- Dataset records -
------------------------------------------------------------------------

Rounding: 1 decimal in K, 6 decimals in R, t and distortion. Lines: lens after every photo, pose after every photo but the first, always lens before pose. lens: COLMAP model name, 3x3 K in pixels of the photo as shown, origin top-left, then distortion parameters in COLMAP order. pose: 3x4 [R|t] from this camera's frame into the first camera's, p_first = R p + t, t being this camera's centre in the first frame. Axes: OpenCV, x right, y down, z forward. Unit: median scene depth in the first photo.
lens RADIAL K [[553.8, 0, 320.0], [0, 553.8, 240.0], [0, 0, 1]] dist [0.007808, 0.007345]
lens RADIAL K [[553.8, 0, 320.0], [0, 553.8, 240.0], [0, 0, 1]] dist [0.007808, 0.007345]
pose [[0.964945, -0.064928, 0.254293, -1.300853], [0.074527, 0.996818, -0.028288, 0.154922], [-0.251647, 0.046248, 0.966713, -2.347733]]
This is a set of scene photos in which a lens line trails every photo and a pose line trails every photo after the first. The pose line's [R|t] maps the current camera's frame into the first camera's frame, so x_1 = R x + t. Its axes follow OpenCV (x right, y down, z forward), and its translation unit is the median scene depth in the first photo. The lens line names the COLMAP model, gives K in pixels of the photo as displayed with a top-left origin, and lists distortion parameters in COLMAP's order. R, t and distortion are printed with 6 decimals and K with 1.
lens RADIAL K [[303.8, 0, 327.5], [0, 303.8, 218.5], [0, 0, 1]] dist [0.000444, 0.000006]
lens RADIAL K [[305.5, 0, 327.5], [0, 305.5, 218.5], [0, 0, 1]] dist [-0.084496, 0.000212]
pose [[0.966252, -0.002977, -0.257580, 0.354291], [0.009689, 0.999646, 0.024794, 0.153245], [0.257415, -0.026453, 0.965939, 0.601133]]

------------------------------------------------------------------------

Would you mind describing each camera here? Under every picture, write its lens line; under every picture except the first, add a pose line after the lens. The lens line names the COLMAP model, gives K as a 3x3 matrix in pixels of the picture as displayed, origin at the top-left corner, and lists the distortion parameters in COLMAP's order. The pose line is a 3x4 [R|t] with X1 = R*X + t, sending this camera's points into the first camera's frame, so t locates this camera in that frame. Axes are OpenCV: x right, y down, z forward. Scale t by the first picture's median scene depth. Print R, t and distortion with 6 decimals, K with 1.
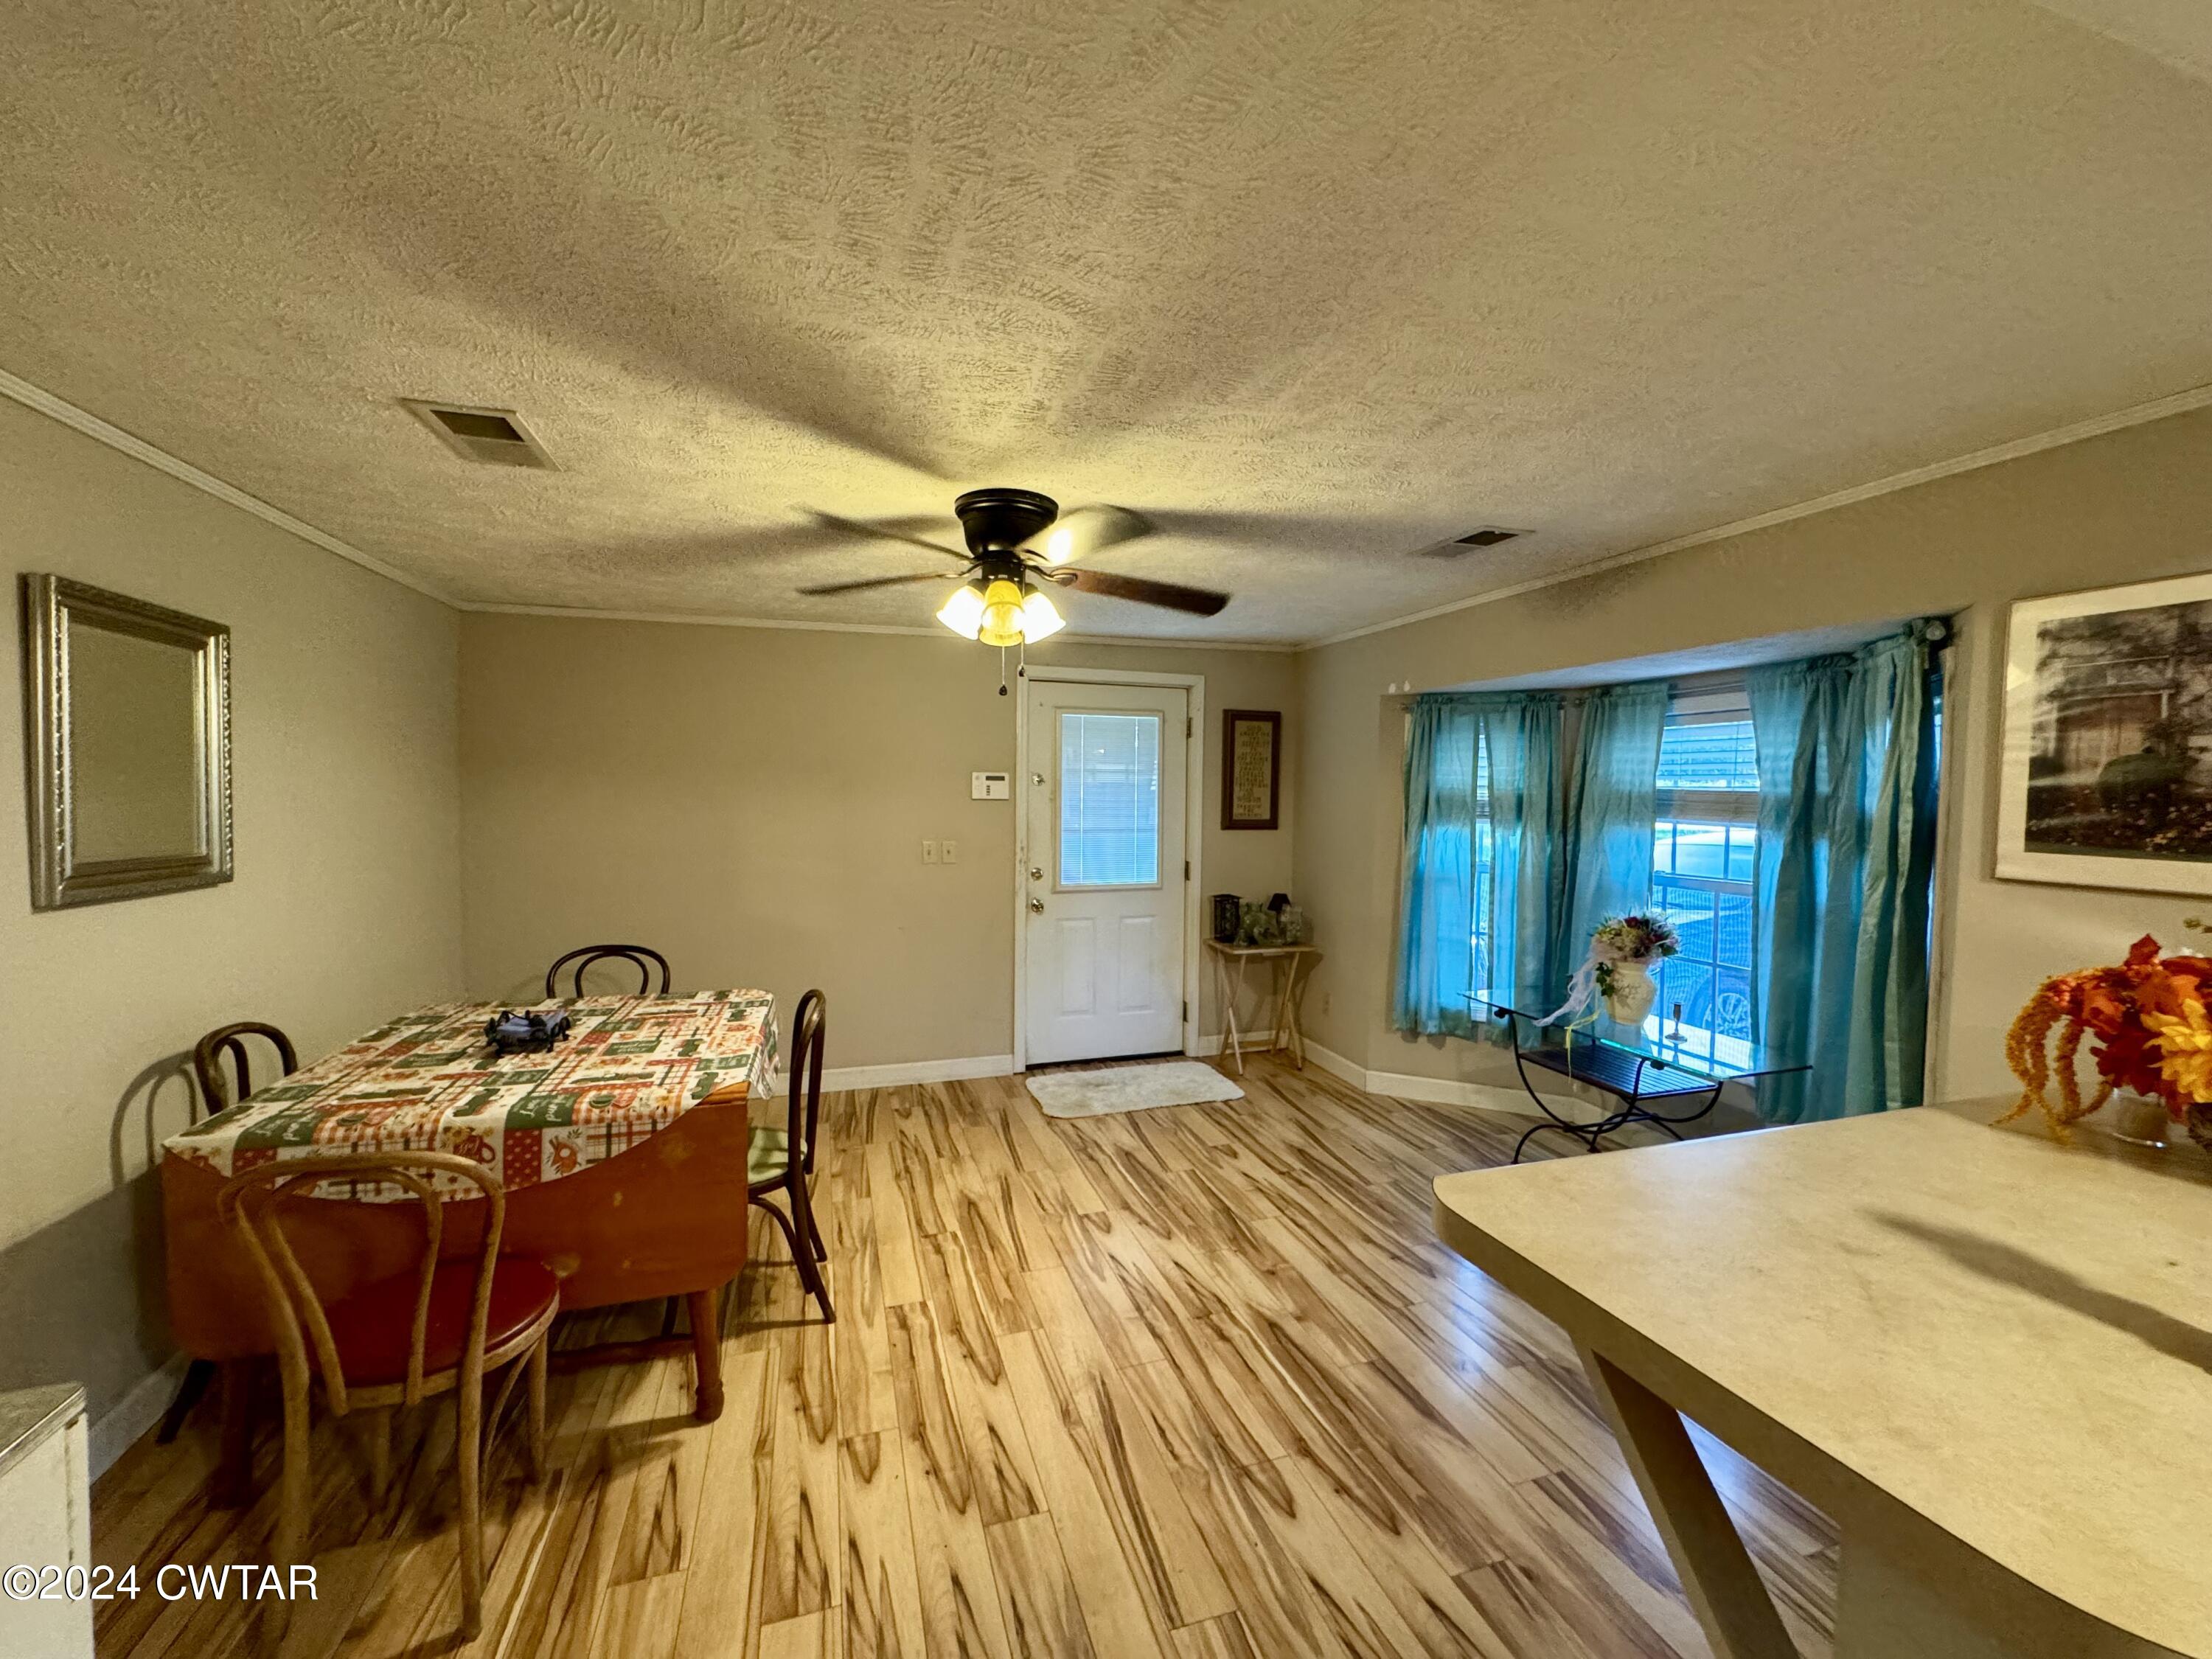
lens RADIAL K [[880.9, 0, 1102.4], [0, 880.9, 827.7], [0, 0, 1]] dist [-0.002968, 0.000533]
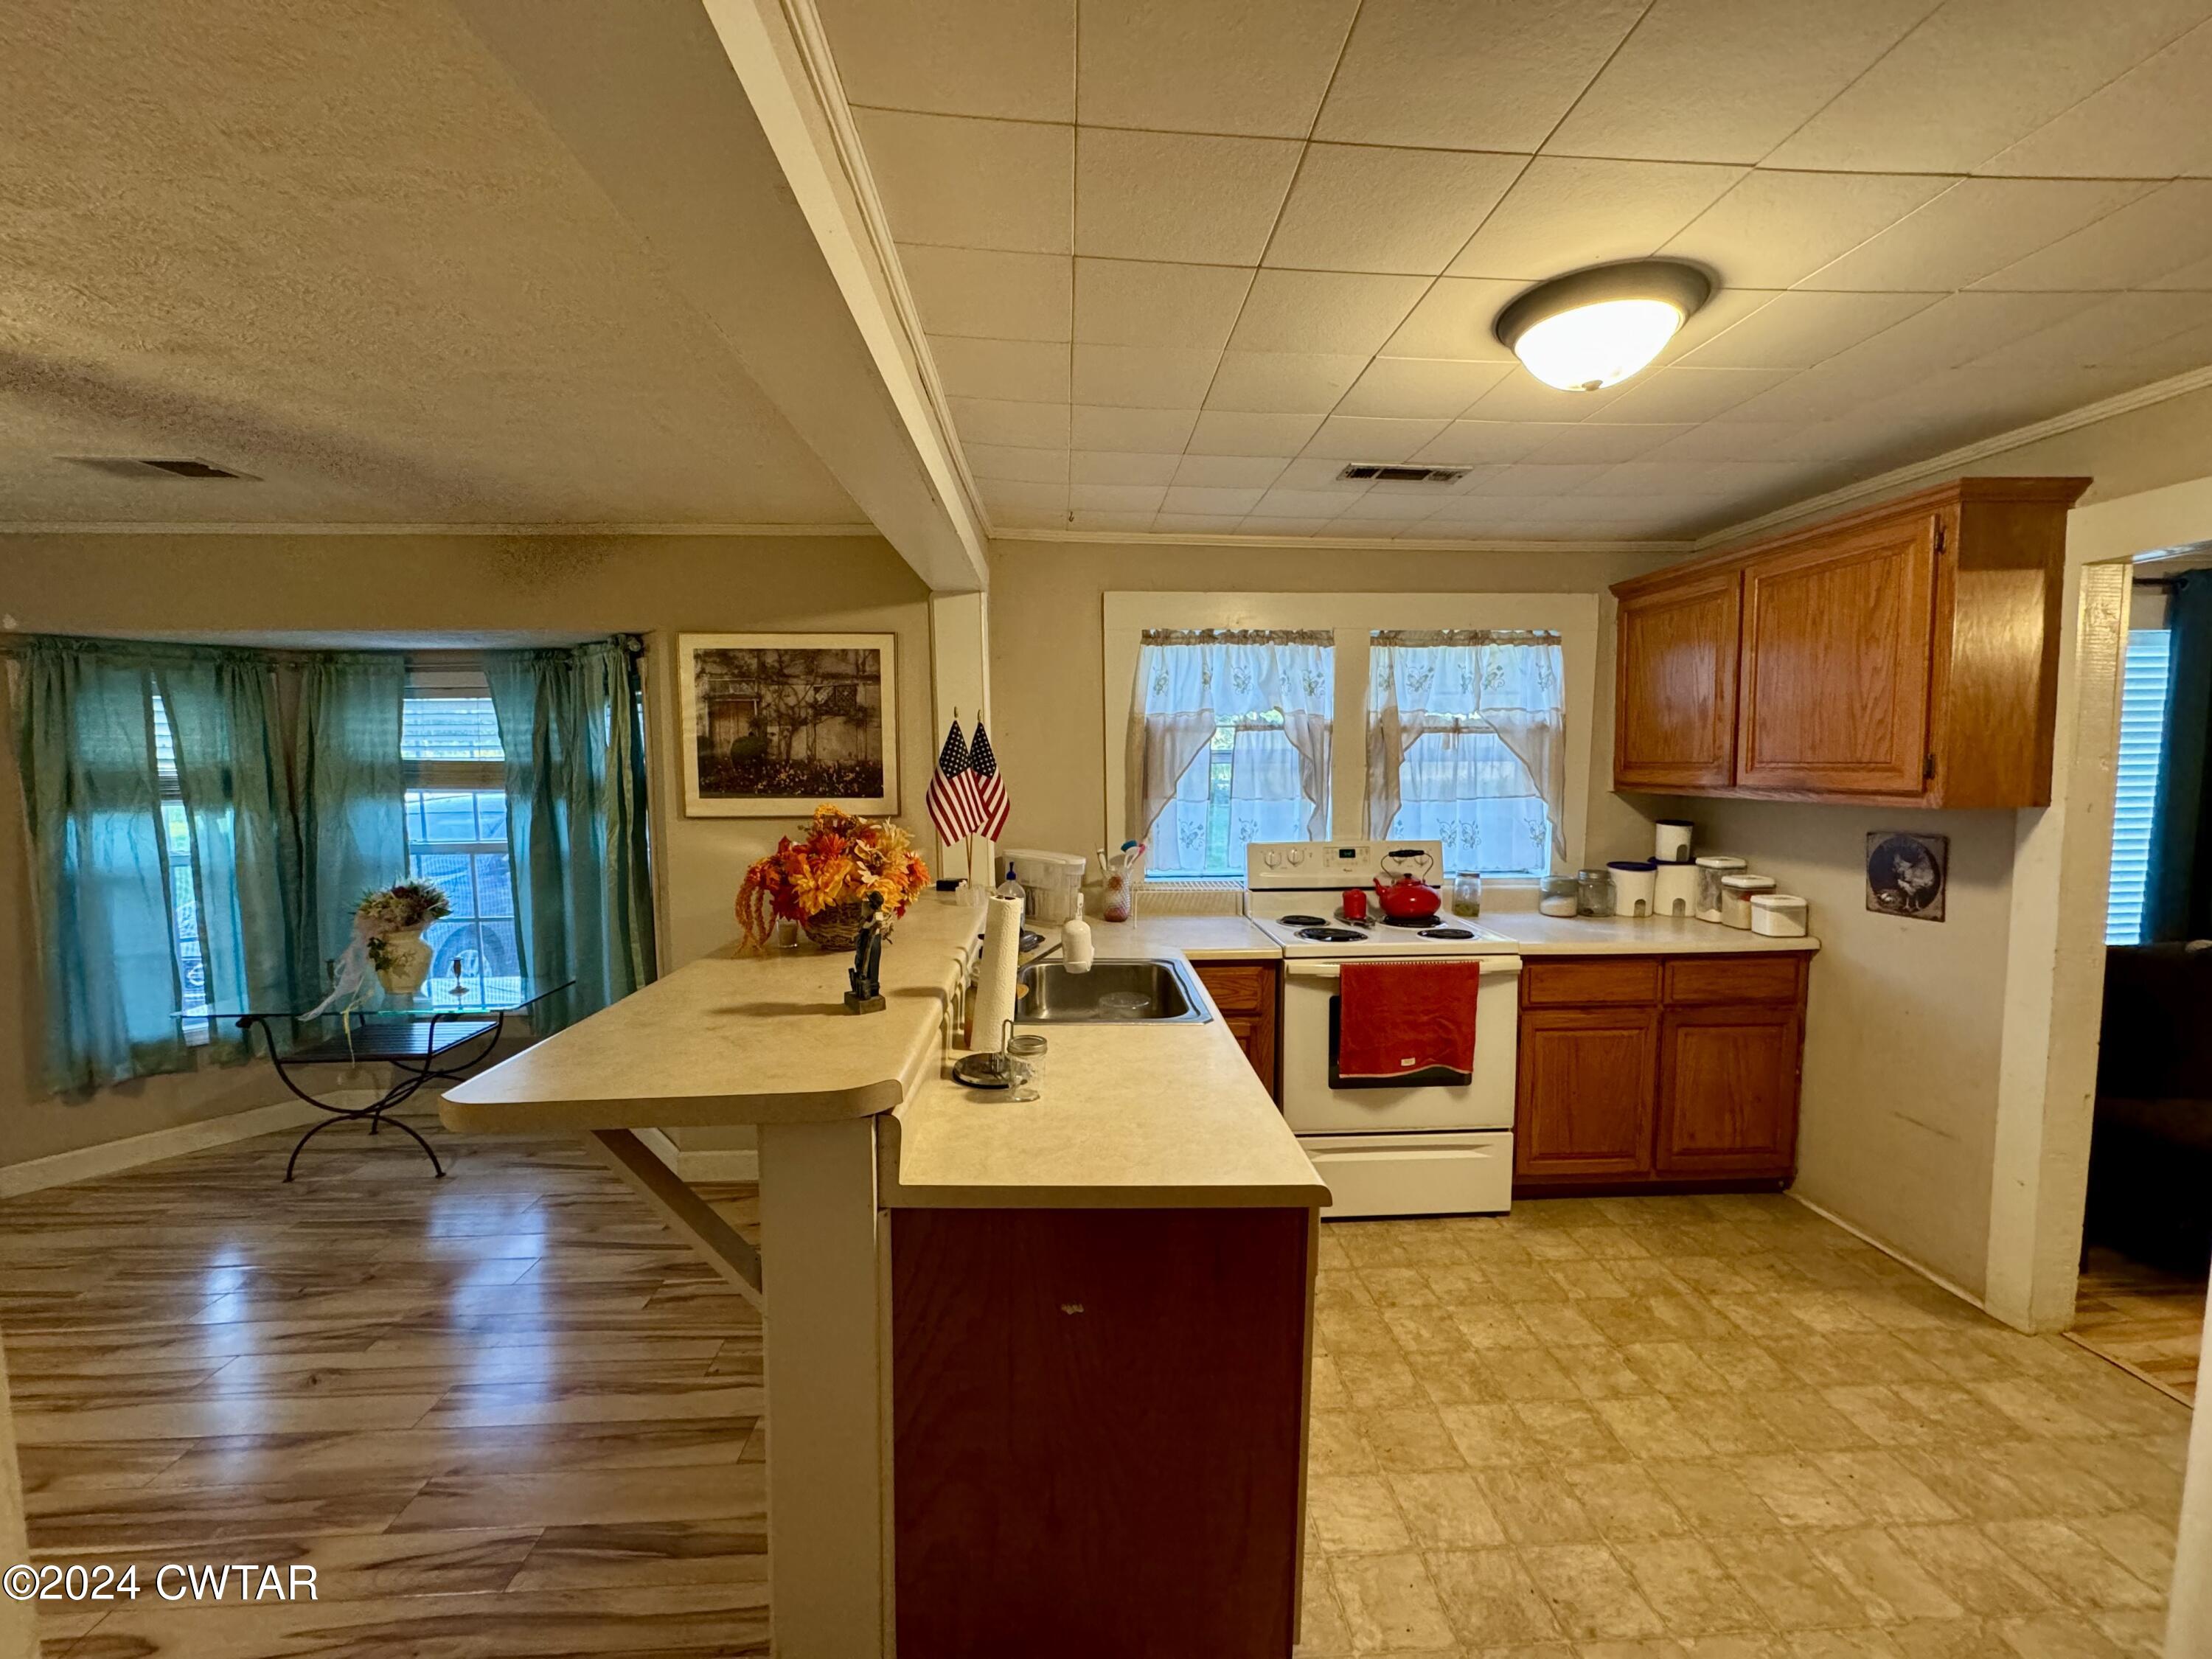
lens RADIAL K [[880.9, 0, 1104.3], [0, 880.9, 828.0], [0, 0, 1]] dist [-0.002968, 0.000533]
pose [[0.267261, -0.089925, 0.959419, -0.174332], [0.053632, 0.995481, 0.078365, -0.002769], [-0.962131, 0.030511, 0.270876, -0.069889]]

------------------------------------------------------------------------

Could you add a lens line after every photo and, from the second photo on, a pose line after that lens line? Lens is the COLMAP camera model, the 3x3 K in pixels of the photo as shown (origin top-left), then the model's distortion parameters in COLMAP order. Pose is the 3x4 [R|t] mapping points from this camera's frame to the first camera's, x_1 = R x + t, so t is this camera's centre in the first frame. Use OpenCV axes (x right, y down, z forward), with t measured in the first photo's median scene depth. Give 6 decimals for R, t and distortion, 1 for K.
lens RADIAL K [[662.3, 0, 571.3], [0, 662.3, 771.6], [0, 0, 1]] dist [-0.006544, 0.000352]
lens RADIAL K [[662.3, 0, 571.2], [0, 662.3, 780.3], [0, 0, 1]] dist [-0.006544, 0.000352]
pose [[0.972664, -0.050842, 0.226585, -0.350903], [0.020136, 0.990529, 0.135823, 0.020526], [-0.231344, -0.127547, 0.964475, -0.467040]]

------------------------------------------------------------------------

Render the lines between the line containing "Rounding: 1 decimal" and the line containing "0.046248, 0.966713, -2.347733]]", both included, as a two-column CSV with the headers input and output. Give one line for each row, with its text and its answer each in a single quoted field and every line break replaced by a space.

- Written solution -
input,output
"Rounding: 1 decimal in K, 6 decimals in R, t and distortion. Lines: lens after every photo, pose after every photo but the first, always lens before pose. lens: COLMAP model name, 3x3 K in pixels of the photo as shown, origin top-left, then distortion parameters in COLMAP order. pose: 3x4 [R|t] from this camera's frame into the first camera's, p_first = R p + t, t being this camera's centre in the first frame. Axes: OpenCV, x right, y down, z forward. Unit: median scene depth in the first photo.","lens RADIAL K [[553.8, 0, 320.0], [0, 553.8, 240.0], [0, 0, 1]] dist [0.007808, 0.007345] lens RADIAL K [[553.8, 0, 320.0], [0, 553.8, 240.0], [0, 0, 1]] dist [0.007808, 0.007345] pose [[0.964945, -0.064928, 0.254293, -1.300853], [0.074527, 0.996818, -0.028288, 0.154922], [-0.251647, 0.046248, 0.966713, -2.347733]]"